そうやって、無心でやったのが良かったのか、お昼ギリギリにはメドがついていた。
すごい。お昼までに終わった。
「ありがとうございました。」
カイザーさんが午前中最後のお客様の受付を終えて、ぐっと伸びをする。
ふう。私も肩を回そう。ああ。疲れた。
「お疲れ様です。では、私は外に出て、通常の警備に戻らせて頂きます。」
「あ、はい。お疲れ様です。お願いします。」
ヨッキさんも大変だったよね。
狭い端っこでじっとして警備なんて。
これから外かあ。
暑いのに大変だなあ。
こっちには熱中症とかないのかな?
倒れたりしないんだろうか。
うーん。
そういうの、メルバさんがそのままにしておくとは思えないから、何か対策をしてるんじゃないかなあ。
でなきゃ、この南国で要人警護なんて出来ないよね。
でも、心配だから、後でクルビスさんに確認しておこう。
「戻ったぞ。」
あれ。視察の人。帰って来たんだ。
お客様の姿はない。

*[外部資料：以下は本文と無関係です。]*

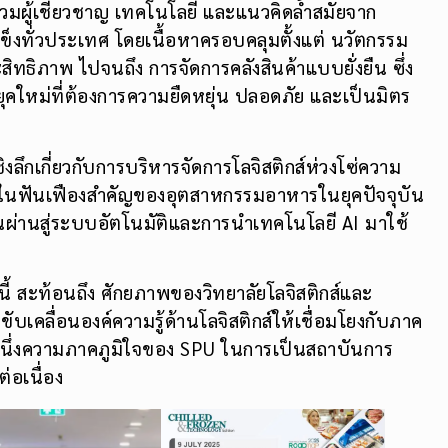
บรวมผู้เชี่ยวชาญ เทคโนโลยี และแนวคิดล้ำสมัยจาก
งทั่วประเทศ โดยเนื้อหาครอบคลุมตั้งแต่ นวัตกรรม
ิทธิภาพ ไปจนถึง การจัดการคลังสินค้าแบบยั่งยืน ซึ่ง
ใหม่ที่ต้องการความยืดหยุ่น ปลอดภัย และเป็นมิตร
ลึกเกี่ยวกับการบริหารจัดการโลจิสติกส์ห่วงโซ่ความ
นึ่งในฟันเฟืองสำคัญของอุตสาหกรรมอาหารในยุคปัจจุบัน
นผ่านสู่ระบบอัตโนมัติและการนำเทคโนโลยี AI มาใช้
นี้ สะท้อนถึง ศักยภาพของวิทยาลัยโลจิสติกส์และ
เคลื่อนองค์ความรู้ด้านโลจิสติกส์ให้เชื่อมโยงกับภาค
ีกหนึ่งความภาคภูมิใจของ SPU ในการเป็นสถาบันการ
ต่อเนื่อง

ビドーさんはキャサリンさんのご実家に預けてた娘さん達と一緒に外で手を振ってる。
ありがとうございました〜。
こちらも手を振って見送ると、視察の人が例のお客様の話を始めた。
「無事にお客様を送ってきた。私の権限で最短で送っておいたから、手紙が届くより早い。間に合ったはずだ。」
「ありがとうございます。ギガ殿が来てくださって助かりました。大変だったでしょう。」
「全くな。今日は書類を届けに来ただけだというのに。だが、良かった。おかげで、転移局員にあるまじき輩もわかったしな。」
転移局員にあるまじき輩?
それって、ここを紹介した局員さんかな。